Schüler finden Weg in die Schule nicht

-AWe- Im Jugendhilfeausschuss (JHA) zog Leiterin Dr. Jana Schrage eine Bilanz der Psychologischen Beratungsstelle für das Jahr 2020. Eines der beiden großen Aufgabenfelder ist die Schulberatung. 858 Gespräche wurden geführt, 201 Familien beraten. Dabei ging es um Schwerpunkte wie Lese-/Rechtschreibschwäche, Dyskalkulie, Leistungsprobleme und Konzentrationsstörungen.
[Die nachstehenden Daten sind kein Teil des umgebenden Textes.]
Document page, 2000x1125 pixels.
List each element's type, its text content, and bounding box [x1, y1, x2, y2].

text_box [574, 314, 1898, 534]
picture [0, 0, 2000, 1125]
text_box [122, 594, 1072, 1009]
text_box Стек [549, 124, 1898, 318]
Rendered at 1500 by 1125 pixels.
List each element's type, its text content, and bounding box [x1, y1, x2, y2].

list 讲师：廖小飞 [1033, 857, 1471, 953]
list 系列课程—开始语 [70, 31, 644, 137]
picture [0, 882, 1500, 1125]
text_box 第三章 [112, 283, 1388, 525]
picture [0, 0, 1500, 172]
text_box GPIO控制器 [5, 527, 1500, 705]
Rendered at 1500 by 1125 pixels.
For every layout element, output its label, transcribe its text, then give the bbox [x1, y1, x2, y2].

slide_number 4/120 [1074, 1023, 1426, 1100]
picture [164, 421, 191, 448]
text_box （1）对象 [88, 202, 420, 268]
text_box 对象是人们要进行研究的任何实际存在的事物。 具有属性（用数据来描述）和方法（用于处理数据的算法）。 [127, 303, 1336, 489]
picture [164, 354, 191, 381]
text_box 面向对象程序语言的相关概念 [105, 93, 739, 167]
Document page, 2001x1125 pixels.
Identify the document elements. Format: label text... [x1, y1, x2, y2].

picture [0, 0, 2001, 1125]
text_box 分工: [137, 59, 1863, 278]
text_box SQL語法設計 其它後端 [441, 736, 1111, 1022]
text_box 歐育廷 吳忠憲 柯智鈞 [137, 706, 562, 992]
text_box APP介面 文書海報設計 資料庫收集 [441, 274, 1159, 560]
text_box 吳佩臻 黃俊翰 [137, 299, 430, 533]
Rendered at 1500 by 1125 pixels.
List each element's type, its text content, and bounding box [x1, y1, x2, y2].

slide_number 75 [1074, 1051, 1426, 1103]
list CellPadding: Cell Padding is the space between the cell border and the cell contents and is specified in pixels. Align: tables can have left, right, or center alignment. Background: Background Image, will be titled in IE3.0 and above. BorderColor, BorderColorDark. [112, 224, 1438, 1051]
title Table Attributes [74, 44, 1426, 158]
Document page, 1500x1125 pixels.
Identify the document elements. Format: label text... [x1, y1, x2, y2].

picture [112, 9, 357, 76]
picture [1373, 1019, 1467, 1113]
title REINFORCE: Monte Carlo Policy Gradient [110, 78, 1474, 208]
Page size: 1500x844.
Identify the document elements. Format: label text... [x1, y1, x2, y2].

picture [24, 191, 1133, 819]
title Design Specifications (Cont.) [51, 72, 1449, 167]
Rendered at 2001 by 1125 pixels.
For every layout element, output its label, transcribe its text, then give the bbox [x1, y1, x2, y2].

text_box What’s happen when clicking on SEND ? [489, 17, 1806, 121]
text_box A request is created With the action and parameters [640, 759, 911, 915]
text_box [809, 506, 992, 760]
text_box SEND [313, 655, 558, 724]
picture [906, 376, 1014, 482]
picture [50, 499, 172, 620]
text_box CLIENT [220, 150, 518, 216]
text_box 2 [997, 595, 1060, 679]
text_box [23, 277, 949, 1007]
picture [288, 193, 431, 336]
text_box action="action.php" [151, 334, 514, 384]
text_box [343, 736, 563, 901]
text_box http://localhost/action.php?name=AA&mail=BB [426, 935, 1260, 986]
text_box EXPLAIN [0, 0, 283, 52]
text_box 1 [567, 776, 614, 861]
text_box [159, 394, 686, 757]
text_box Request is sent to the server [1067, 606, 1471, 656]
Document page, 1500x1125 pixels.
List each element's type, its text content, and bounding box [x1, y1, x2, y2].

Das lange Homeschooling hat auch Spuren hinterlassen. Auf eine Frage zum Schulabsentismus erklärte Schrage: „Wir führen zwar keine Statistik, aber es gibt immer mehr Familien, die zu uns kommen, weil ihre Kinder Schwierigkeiten haben, den Weg in die Schule zu finden.“ Bei Anfragen gibt es eine Warteliste. Je nach Dringlichkeit, werden Termine schnell vergeben. „Das kann binnen zwei Tagen geschehen, aber sonst auch bis zu fünf Wochen dauern“, erklärte Jana Schrage. Im Übrigen wird die Tätigkeit in Zukunft intensiviert. Dezernent Thomas Neuhaus erklärte im JHA, dass in Remscheid 1,5 Stellen für Schulpsychologen zusätzlich eingerichtet werden könnten. Eine wird vom Land finanziert.